**What to work on**
If a line of the data below contains the string "image", copy it into your answer.

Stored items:
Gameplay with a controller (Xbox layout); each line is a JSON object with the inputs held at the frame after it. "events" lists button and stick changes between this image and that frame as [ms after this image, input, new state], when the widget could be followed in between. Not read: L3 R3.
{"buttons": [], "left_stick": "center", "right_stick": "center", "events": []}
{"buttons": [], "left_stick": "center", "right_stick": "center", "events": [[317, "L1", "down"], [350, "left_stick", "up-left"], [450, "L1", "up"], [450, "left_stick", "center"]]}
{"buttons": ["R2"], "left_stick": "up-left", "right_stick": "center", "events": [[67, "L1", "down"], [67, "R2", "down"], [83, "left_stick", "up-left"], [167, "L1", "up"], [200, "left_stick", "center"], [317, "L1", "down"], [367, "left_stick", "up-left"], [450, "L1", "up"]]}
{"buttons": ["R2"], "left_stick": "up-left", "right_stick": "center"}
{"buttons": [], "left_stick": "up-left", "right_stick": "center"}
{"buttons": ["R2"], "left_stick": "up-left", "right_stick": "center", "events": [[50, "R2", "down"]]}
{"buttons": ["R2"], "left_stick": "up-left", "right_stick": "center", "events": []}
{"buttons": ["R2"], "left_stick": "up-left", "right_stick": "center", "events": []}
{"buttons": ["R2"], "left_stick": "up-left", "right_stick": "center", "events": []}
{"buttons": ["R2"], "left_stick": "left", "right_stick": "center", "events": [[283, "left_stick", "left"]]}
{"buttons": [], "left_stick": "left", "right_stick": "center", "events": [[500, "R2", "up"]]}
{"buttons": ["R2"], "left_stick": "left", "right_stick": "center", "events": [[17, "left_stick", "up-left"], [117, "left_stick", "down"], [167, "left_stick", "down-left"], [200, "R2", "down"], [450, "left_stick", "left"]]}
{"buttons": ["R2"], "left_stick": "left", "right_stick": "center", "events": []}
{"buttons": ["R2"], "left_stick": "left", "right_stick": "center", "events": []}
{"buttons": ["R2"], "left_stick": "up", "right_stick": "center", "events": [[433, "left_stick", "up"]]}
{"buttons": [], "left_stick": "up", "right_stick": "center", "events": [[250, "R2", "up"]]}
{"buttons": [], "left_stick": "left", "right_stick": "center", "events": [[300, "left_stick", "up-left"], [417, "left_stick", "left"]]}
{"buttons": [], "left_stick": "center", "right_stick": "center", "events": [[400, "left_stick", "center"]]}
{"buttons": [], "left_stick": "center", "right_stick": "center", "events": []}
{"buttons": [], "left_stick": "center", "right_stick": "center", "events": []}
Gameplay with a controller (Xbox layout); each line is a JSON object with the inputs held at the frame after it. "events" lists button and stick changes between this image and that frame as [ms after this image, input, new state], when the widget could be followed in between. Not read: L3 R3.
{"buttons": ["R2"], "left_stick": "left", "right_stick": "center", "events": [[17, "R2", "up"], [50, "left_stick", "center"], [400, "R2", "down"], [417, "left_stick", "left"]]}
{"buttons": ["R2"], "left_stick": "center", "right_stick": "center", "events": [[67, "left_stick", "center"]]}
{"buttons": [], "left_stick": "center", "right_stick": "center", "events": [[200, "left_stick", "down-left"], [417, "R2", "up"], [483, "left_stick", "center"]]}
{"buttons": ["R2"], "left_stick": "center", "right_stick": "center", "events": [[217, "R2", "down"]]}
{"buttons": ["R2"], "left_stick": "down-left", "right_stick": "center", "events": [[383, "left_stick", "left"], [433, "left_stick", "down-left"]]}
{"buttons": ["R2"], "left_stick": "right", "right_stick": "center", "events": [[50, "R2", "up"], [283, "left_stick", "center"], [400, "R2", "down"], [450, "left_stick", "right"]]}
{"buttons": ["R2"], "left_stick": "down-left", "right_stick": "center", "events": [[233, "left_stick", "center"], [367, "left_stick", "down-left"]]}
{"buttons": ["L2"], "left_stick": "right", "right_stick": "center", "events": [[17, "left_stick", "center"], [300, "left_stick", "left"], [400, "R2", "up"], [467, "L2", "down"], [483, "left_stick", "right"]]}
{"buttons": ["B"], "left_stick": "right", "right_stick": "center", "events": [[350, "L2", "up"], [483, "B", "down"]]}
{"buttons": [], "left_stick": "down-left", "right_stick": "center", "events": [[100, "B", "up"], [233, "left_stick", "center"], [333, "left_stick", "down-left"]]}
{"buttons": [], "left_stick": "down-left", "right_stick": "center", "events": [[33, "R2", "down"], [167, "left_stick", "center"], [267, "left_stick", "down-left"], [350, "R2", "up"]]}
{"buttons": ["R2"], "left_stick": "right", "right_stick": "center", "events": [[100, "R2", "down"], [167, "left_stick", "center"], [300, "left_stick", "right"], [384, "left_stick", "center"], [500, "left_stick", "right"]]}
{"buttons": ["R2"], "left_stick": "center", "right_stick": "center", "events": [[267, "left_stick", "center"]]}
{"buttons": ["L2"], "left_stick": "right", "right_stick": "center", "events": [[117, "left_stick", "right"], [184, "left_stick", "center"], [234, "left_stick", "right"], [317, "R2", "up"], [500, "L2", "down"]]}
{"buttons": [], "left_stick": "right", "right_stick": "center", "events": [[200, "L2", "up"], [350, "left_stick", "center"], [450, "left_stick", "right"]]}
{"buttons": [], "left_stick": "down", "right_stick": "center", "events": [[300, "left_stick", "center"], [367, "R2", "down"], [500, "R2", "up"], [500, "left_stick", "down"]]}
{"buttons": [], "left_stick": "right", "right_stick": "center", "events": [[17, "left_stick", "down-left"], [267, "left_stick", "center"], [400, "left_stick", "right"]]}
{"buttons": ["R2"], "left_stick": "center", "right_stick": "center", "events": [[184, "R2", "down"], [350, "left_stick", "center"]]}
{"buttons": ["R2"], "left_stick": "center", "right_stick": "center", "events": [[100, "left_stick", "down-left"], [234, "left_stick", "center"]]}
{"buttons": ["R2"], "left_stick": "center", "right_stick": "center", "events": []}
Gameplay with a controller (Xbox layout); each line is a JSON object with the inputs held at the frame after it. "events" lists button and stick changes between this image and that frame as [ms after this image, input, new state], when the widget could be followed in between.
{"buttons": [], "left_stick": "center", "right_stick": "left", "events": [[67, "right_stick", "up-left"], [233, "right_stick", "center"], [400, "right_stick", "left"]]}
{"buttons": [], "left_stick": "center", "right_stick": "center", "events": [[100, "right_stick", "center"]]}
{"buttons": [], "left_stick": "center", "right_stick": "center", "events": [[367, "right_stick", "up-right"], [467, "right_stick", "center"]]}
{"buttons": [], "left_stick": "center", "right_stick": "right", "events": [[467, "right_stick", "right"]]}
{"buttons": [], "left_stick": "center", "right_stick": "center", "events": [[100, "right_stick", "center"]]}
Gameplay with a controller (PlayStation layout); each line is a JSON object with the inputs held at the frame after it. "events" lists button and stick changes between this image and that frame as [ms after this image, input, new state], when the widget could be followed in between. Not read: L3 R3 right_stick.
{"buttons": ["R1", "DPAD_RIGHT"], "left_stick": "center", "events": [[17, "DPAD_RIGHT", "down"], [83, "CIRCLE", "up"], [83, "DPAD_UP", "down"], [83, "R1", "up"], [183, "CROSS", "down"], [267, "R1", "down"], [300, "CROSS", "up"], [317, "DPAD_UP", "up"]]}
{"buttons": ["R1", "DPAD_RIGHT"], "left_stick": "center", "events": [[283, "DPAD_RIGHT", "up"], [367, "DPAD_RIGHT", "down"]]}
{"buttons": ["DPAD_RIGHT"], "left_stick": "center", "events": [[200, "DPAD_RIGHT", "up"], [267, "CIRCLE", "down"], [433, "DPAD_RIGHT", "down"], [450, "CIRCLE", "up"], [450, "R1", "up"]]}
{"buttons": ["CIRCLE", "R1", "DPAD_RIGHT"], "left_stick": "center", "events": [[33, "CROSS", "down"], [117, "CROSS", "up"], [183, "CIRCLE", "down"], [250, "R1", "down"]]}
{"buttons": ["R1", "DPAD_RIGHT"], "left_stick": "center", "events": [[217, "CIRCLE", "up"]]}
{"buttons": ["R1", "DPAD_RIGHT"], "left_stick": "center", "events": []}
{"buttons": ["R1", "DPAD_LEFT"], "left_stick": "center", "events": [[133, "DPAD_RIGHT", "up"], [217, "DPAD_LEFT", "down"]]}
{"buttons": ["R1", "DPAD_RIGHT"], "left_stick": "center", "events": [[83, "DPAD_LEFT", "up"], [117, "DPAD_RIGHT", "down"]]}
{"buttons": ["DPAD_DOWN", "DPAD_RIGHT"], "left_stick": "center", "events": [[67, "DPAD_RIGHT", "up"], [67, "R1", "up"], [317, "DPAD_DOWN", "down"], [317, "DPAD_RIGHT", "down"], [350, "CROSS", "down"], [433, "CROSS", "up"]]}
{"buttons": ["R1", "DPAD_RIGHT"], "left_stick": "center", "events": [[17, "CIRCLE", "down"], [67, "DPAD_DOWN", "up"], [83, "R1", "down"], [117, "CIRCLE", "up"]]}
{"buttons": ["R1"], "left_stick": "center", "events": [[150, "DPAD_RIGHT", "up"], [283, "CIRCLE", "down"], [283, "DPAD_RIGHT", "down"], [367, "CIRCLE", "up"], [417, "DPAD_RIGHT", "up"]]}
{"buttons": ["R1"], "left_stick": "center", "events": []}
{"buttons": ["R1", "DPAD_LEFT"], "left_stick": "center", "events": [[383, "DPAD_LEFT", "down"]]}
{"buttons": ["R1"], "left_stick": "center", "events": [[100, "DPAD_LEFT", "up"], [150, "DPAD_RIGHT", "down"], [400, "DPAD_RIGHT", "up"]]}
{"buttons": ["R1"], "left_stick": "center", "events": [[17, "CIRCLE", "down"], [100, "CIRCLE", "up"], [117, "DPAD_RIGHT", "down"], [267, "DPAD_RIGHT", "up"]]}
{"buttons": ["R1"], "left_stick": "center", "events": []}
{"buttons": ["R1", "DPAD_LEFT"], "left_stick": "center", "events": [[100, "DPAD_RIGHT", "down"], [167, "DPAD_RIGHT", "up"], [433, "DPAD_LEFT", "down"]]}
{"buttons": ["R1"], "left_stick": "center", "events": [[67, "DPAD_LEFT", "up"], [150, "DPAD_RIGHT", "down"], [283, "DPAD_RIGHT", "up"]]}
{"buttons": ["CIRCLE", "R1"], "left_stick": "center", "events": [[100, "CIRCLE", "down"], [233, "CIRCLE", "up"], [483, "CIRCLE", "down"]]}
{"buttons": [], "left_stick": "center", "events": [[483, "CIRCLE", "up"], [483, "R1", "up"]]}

**Completed exercise**
Gameplay with a controller (Xbox layout); each line is a JSON object with the inputs held at the frame after it. "events" lists button and stick changes between this image and that frame as [ms after this image, input, new state], when the widget could be followed in between. Not read: L3 R3.
Gameplay with a controller (Xbox layout); each line is a JSON object with the inputs held at the frame after it. "events" lists button and stick changes between this image and that frame as [ms after this image, input, new state], when the widget could be followed in between. Not read: L3 R3.
Gameplay with a controller (Xbox layout); each line is a JSON object with the inputs held at the frame after it. "events" lists button and stick changes between this image and that frame as [ms after this image, input, new state], when the widget could be followed in between.
Gameplay with a controller (PlayStation layout); each line is a JSON object with the inputs held at the frame after it. "events" lists button and stick changes between this image and that frame as [ms after this image, input, new state], when the widget could be followed in between. Not read: L3 R3 right_stick.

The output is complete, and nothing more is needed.